Q: How were you able to get the financial resources to launch all of the local championships you organized, in spite of the fact that the Ministry of Sports and Youth contributes very little?
A: The total approved budget the Ministry of Sports cannot even cover the expenses of a single championship for the local teams. If not for the commercial companies and deals that we make to get financial support through sponsorships and advertisement, we could have done nothing. A good example of this is the latest half marathon held in Sanaa for the president’s trophy. The whole event, which five Arab countries participated in, was totally sponsored by Yemenia Airlines. It is well known that organizing such sports events and preparing our national teams for international events requires a significant amount of money, much more than we get from the government. After our achievements at the Asian games, the International Athletic Federation (IAF) decided to contribute US $7000 annually to our federation for the general management of YAF.
Q: How strong is the relationship between your federation and the Ministry of Sports?
A: We appreciate the attempts of Dr. Abdulwahhab Raweh, the Minister of Sports to arrange plans and programs to help our federation’s activities.

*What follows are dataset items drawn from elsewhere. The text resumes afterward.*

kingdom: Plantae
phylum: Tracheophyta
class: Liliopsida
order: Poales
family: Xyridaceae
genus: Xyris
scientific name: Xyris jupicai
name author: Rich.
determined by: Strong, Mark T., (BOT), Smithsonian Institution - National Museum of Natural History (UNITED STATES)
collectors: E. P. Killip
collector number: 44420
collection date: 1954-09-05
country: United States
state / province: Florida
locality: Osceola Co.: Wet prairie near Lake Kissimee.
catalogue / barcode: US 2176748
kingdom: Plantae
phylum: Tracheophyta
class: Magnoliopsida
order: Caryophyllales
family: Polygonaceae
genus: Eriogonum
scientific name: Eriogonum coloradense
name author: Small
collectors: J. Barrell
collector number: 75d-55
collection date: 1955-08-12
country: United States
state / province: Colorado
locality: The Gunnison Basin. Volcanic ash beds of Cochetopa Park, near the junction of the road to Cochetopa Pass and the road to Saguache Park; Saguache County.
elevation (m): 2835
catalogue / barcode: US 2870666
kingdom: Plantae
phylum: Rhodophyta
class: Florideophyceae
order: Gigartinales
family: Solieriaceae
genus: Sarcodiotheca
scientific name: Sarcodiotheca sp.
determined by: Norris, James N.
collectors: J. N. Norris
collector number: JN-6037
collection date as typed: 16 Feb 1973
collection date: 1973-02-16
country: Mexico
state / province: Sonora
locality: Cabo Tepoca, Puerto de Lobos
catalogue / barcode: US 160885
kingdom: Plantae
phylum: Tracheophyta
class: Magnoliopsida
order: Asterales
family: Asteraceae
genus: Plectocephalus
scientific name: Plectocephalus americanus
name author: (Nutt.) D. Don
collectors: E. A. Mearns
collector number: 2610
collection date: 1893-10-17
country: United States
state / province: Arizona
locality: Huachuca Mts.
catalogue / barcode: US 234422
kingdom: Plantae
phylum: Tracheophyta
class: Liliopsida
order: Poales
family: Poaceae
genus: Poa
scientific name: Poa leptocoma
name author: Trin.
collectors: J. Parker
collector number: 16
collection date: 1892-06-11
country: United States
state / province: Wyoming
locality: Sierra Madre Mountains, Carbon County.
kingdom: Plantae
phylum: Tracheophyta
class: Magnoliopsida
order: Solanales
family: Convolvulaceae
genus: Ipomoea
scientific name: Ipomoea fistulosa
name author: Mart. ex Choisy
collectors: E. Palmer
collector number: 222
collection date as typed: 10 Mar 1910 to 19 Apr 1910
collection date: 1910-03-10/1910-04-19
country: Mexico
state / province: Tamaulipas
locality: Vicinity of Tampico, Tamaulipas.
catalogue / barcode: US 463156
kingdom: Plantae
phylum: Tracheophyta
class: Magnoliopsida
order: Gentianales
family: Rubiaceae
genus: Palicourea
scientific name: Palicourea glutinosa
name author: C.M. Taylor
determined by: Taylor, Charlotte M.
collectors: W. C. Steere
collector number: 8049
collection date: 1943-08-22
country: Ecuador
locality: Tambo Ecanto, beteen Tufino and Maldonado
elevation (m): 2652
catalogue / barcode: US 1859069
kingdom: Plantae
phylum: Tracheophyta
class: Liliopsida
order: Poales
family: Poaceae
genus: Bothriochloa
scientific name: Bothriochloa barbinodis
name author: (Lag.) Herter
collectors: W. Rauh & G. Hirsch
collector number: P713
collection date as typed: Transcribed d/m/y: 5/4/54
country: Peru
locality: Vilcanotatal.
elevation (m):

However, we have noticed the wide gap between what is happening and what is supposed to happen. Whenever we try to get our rights from the ministry we face an awkward routine at the ministry’s managerial offices. Routine transactions that come to a dead end are the main reason behind not implementing the ministry-funded programs. As an example, the Sports Activity Administration at the ministry always asks us to provide reports of athletic sports events held in governorates in a certain program before even providing the financial support that is vital for that very program to be begin. We also face difficulties in some distant governorates, which do not even have the equipment to send the reports the ministry wants. To avoid all of this, the ministry should hand over the budget of every sports federation at the start of the sports season. At the end of the season, every federation should be responsible to send a report to the ministry.
Q: Do you have a closing statement?
A: We have many ambitions for the future, but they cannot be carried out unless we get more support. I am confident that we can build a strong national athletics team if we can bring about a major change in the way we deal with sports and create better environments to improve athletics and give it more attention. The best areas for athletes to train and develop their abilities are high altitude areas like Sanaa City. The requirements are more care and attention, and of course financial support so that we can do our best in raising our level of performance and bring a bright image to athletic sports in Yemen. Our dream is to raise the Yemeni flag high in Arab and International sports events.